‘Nothing That Is Ours’
D.J. Palladino Gives Santa Barbara Literary Treatment in First Novel
It might make sense to begin a story about D.J. Palladino’s debut novel, Nothing That Is Ours, by referring to the 65-year-old author as a late bloomer. Or to proclaim that, after buying the diminutive Mesa Bookstore with his wife, Diane Arnold, just about a month before the novel’s release, Palladino has finally arrived in literary Santa Barbara.
Whether a work of art is sold, however, is a poor measure of its value. Thus, such statements would be equal parts unfair to art and Palladino, who has been writing since he determined, 12 credits shy of a bachelor’s degree, that he’d learned as much as he needed from the UCSB English Department, and took a full-time job at the Santa Barbara News & Review, one of the two publications that would eventually merge and become The Santa Barbara Independent.
About five years ago, when I was working as a reporter for this publication, Palladino paused at my desk one day to compliment the lead sentence of a story I had written. I know it was a Wednesday because every Wednesday, Palladino stops by The Santa Barbara Independent to pick up his best friend and executive editor, Nick Welsh, for lunch.
My story was about a bankruptcy filing by a renowned vintner, and the first sentence read: “Turns out being good at what you do and making money are two separate endeavors.” Little did I know at the time how much the sentence also applied to Palladino, who was enduring an eighth year of trying to find a publisher for his novel.
Like the vintner, Palladino received praise for his product, but he struggled to sell it, even with help from his lettered friends. His first champion, and the first reader of the novel, was the travel writer and essayist Pico Iyer, who tried to pass the book on to his own agent — and then Thomas Pynchon’s agent. It was Carpinteria-based journalist and author Ann Louise Bardach who would successfully fulfill the role of literary matchmaker, connecting Palladino with his eventual publisher, Asahina & Wallace.
Palladino started writing the novel in 2000, and he finished the first draft four years later. The final edits were completed in 2015. It finally hit bookstores this past March.
“James Joyce didn’t take 15 years to write Ulysses,” Palladino joked over dim sum as I interviewed him for this story and he feverishly shoveled pork buns and roasted duck onto his plate.
Tastemaker
Save for red-striped Coke-bottle eyeglasses covering a pupil that bleeds into his left cornea, there’s little about Palladino’s appearance — think pleated khakis and well-traveled sneakers — that suggests his total immersion in the joys of aesthetic pleasure. (I do have it on good authority, though, that his close-cropped salt and peppers are managed by an Italian hairstylist.)
Nevertheless, whether it’s the food on his tongue — or the words — Palladino takes taste quite seriously. This is a quality he’s reaffirmed during a long career as a critic. In a small town such as Santa Barbara, where it’s impossible to write about someone you aren’t eventually going to get stuck behind in a checkout line, Palladino has never shirked from leveling unstinting feedback or, more simply put, being honest about his likes and dislikes.
It’s also a quality he impressed upon his son, Zac, when they cowrote film reviews in the ’90s. Palladino would force his pint-sized partner to defend his opinions about movies and to reassess his prejudgments of those he didn’t initially want to see. (Now grown, Zac designed the cover for his father’s novel.)

Required work ▸
(A) According to the article on D.J. Palladino's debut novel, who connected him with his eventual publisher?
(B) Summarize the article on D.J. Palladino's debut novel in two sentences.

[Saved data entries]
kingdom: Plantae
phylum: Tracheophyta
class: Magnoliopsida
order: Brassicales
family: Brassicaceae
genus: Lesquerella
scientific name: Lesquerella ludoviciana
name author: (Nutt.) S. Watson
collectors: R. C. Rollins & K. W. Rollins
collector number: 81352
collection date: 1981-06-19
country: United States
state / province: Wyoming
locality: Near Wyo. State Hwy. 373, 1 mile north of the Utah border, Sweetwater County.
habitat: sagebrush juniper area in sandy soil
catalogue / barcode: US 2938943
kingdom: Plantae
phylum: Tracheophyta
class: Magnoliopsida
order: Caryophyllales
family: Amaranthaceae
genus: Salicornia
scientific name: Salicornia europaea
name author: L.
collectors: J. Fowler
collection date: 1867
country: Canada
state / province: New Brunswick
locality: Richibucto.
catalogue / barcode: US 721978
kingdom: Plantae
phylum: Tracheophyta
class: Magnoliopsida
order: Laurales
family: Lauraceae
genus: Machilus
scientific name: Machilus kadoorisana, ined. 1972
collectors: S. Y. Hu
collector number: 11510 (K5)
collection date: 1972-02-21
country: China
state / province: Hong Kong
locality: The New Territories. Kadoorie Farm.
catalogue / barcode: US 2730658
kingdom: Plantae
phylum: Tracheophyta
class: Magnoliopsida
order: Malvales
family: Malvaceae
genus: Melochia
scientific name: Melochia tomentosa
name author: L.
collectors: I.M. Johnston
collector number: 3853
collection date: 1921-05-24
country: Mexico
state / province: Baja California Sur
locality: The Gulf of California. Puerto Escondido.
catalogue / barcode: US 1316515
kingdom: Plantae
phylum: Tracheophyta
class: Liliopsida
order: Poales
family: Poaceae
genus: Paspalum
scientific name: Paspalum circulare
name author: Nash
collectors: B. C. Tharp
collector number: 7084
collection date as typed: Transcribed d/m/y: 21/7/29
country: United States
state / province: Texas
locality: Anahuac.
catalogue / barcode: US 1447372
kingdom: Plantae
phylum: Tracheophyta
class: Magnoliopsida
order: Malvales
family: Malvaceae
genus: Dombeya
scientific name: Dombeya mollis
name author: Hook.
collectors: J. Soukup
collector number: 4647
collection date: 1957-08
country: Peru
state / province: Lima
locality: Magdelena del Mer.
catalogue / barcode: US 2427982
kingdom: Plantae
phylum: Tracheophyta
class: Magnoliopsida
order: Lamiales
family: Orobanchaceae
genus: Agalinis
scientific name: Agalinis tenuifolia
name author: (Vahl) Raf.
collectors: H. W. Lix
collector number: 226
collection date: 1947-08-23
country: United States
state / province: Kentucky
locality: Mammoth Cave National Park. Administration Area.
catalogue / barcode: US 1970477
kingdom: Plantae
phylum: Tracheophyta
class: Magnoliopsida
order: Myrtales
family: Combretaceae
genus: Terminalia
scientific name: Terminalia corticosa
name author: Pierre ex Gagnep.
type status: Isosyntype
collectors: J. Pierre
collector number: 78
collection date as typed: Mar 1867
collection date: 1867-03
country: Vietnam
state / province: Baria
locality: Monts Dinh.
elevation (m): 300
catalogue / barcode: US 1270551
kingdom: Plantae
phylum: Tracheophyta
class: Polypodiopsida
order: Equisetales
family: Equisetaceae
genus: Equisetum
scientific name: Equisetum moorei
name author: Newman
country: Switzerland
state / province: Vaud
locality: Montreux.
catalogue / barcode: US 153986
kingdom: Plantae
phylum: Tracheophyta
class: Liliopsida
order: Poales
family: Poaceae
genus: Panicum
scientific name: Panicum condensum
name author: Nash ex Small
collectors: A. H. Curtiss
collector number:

In response ▸
(A) Ann Louise Bardach, a Carpinteria-based journalist and author, connected him with Asahina & Wallace.

(B) D.J. Palladino, a 65-year-old Santa Barbara writer and critic, spent years trying to find a publisher for his debut novel, Nothing That Is Ours, which he began in 2000 and which reached bookstores this past March through Asahina & Wallace. Palladino takes taste seriously, a quality he has shown as an honest critic and impressed upon his son, Zac, with whom he cowrote film reviews in the '90s.